The club was put on the market for £695,000 in December 2020.
Following that sales process, development company City Wide Serviced Apartments submitted an application to demolish the building and replace it with a new apartment block.
The new six-storey building would have contained 17 two-bed and 13 one-bed flats with a flexible unit on the ground floor.
The project was discussed at a Reading Borough Council planning applications committee meeting in December 2023.
At the time, councillor Karen Rowland (Labour, Abbey) praised the design of the apartment block by architect Chris Keen, who lives in Reading.
She said: “It’s well designed by a very local person who really is passionate about the area, I think it shows.
“It is a large development, it will be noticeable, it will be a formidable building, but I do think by the choice of materials that we’ve got a really good proposal here.”
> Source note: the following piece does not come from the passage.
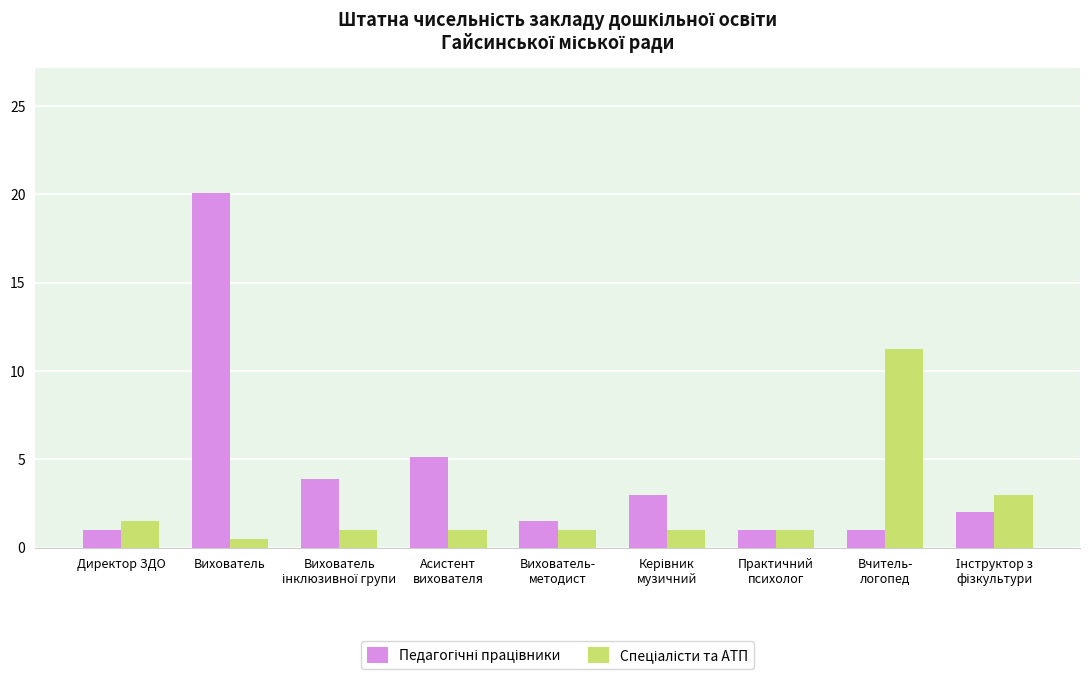

At which category is the sum across all series the highest?

Вихователь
Meanwhile, cllr Wendy Griffith (Labour, Battle), who represents the area, suggested that the ground floor could have been used for a community group.
The outline plans were approved subject to a section 106 legal agreement being reached between City Wide Serviced Apartments and the council.
These agreements define how much a developer must pay for council services.
An advert for an auction of the Curzon Club was published by Savills real estate agents in September 2024, which referred to the outline planning permission.
But the auction listing was ultimately withdrawn.
More than a year on, the outline permission has been rejected due to the failure of City Wide Serviced Apartments or any other company to enter into a s106 agreement with the council.
The refusal letter from the council states: “In the absence of a completed s106 legal agreement to secure an acceptable amount of affordable housing, the proposal fails to contribute adequately to the housing needs of Reading Borough and the need to provide sustainable, mixed and balanced
communities.”
The refusal notice was issued on October 15.
The letter later states that the refusal could be overcome with the completion of a satisfactory s106 legal agreement or unilateral undertaking.
City Wide Serviced Apartments has submitted five documents to Companies House since 2024, with the latest of these being submitted in August 2025.
Filings also mention compulsory strike-off in 2020 and 2022, placing the company at risk of abolition, actions which were averted on both occasions.
You can view the application by typing reference PL/22/1345 into the council’s planning portal.